The cancer risk is substantial. According to the National Cancer Institute, more than 60% of women who inherit a harmful BRCA1 change will develop breast cancer during their lifetime, compared to about 13% of women in the general population. The risk of ovarian cancer is also dramatically elevated, ranging from 39% to 58% over a lifetime for BRCA1 mutation carriers.

Breast and ovarian tissues seem especially vulnerable because they are highly responsive to hormones that drive cell division. More division means more opportunities for DNA damage, and without BRCA1 to clean up that damage, the odds of a cancerous transformation climb with each cell cycle.

Inherited vs. Acquired Mutations

BRCA1 mutations can be inherited (passed from a parent) or acquired (occurring spontaneously in a cell during a person’s life). Inherited mutations are present in every cell in the body from birth. You get two copies of the gene, one from each parent. If one copy is already broken, only the remaining working copy stands between you and the loss of BRCA1 function in any given cell. When that second copy is damaged by chance, repair capacity is lost entirely in that cell.

Certain populations carry BRCA1 mutations at higher rates. Three specific mutations occur frequently among people of Ashkenazi Jewish descent, enough that genetic testing is sometimes recommended even without a strong family history of cancer. In one study, 10% of Ashkenazi Jewish women diagnosed with breast cancer in their 40s carried one of these mutations.

How BRCA1 Status Shapes Treatment

Understanding what BRCA1 does has opened the door to targeted cancer therapies. The most important example is a class of drugs called PARP inhibitors. Here’s the logic: PARP is a protein that handles a different type of DNA repair. In normal cells, if you block PARP, the cell can still rely on BRCA1-driven repair as a backup. But in cells where BRCA1 is already broken, blocking PARP removes the last remaining repair pathway. The cancer cell accumulates so much DNA damage that it dies, while healthy cells with at least one working copy of BRCA1 survive.

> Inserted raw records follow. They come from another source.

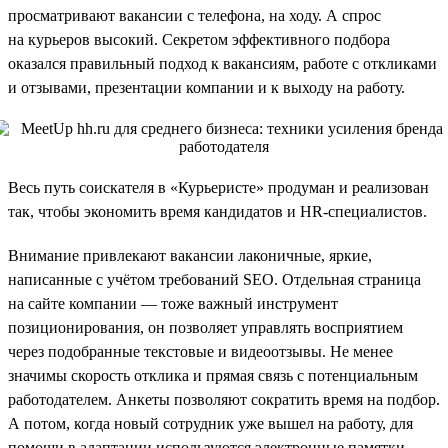
просматривают вакансии с телефона, на ходу. А спрос
на курьеров высокий. Секретом эффективного подбора
оказался правильный подход к вакансиям, работе с откликами
и отзывами, презентации компании и к выходу на работу.
Весь путь соискателя в «Курьеристе» продуман и реализован
так, чтобы экономить время кандидатов и HR-специалистов.
Внимание привлекают вакансии лаконичные, яркие,
написанные с учётом требований SEO. Отдельная страница
на сайте компании — тоже важный инструмент
позиционирования, он позволяет управлять восприятием
через подобранные текстовые и видеоотзывы. Не менее
значимы скорость отклика и прямая связь с потенциальным
работодателем. Анкеты позволяют сократить время на подбор.
А потом, когда новый сотрудник уже вышел на работу, для
помощи в адаптации используются электронные памятки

This strategy, called synthetic lethality, has become a cornerstone of treatment for BRCA1-deficient cancers. Recent research suggests the toxicity of PARP inhibitors in these cells comes specifically from gaps that form during DNA replication, rather than from the double-strand breaks originally thought to be responsible. That distinction matters because it’s guiding the development of next-generation treatments and helping researchers understand why some tumors eventually become resistant.

Who Should Consider Genetic Testing

National guidelines recommend considering BRCA1 testing for people with specific personal or family histories. The criteria include being diagnosed with breast cancer at age 45 or younger, or having two or more close blood relatives with breast cancer at any age. A personal or family history of ovarian cancer, male breast cancer, or cancer in both breasts also raises the threshold for testing.

Testing involves a blood or saliva sample and typically returns results within a few weeks. A positive result doesn’t mean cancer is inevitable, but it does shift the math enough to change screening schedules, preventive options, and treatment decisions in meaningful ways. For people who carry a mutation, more frequent imaging, earlier screening, and preventive surgical options all become part of the conversation.